* **Problem statement**
Each line from the line containing "Callee | 🔴 High |" through the last line of the entries is to be reproduced exactly as it stands.

* **Input data**
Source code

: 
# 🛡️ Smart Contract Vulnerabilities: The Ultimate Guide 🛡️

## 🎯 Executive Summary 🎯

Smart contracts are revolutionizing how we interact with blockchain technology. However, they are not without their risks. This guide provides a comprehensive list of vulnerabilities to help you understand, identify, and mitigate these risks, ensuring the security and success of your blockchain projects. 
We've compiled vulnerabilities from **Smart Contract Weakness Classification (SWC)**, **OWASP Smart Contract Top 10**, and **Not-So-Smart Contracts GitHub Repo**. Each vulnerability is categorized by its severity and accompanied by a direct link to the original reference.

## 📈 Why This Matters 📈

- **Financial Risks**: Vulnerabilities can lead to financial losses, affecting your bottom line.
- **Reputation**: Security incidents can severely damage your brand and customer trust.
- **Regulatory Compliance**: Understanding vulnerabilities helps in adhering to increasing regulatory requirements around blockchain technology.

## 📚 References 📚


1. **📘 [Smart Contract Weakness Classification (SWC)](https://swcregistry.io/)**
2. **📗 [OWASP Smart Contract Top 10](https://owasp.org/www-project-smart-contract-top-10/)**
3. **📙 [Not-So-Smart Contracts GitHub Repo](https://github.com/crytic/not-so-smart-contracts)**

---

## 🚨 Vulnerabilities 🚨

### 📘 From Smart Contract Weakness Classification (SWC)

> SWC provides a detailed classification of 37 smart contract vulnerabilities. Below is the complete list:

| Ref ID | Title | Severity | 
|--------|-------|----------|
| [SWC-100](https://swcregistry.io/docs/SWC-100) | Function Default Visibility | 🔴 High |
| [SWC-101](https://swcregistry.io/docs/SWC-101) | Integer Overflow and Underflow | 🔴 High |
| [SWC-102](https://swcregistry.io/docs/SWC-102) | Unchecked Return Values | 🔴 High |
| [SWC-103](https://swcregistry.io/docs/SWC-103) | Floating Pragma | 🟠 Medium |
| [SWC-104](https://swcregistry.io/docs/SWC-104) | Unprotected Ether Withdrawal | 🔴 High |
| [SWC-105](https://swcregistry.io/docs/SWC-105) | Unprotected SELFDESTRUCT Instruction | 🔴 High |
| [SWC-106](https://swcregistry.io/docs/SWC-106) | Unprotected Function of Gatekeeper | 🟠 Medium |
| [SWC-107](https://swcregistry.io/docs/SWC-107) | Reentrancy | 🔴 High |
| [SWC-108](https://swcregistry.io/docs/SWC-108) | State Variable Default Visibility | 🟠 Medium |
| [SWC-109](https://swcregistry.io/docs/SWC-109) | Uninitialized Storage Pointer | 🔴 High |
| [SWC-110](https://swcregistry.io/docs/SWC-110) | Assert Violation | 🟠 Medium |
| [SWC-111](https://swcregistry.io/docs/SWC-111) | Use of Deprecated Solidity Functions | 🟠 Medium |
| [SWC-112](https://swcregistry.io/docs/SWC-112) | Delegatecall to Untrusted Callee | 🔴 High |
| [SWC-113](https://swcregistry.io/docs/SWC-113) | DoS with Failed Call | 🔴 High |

* **Exercise result**
| [SWC-112](https://swcregistry.io/docs/SWC-112) | Delegatecall to Untrusted Callee | 🔴 High |
| [SWC-113](https://swcregistry.io/docs/SWC-113) | DoS with Failed Call | 🔴 High |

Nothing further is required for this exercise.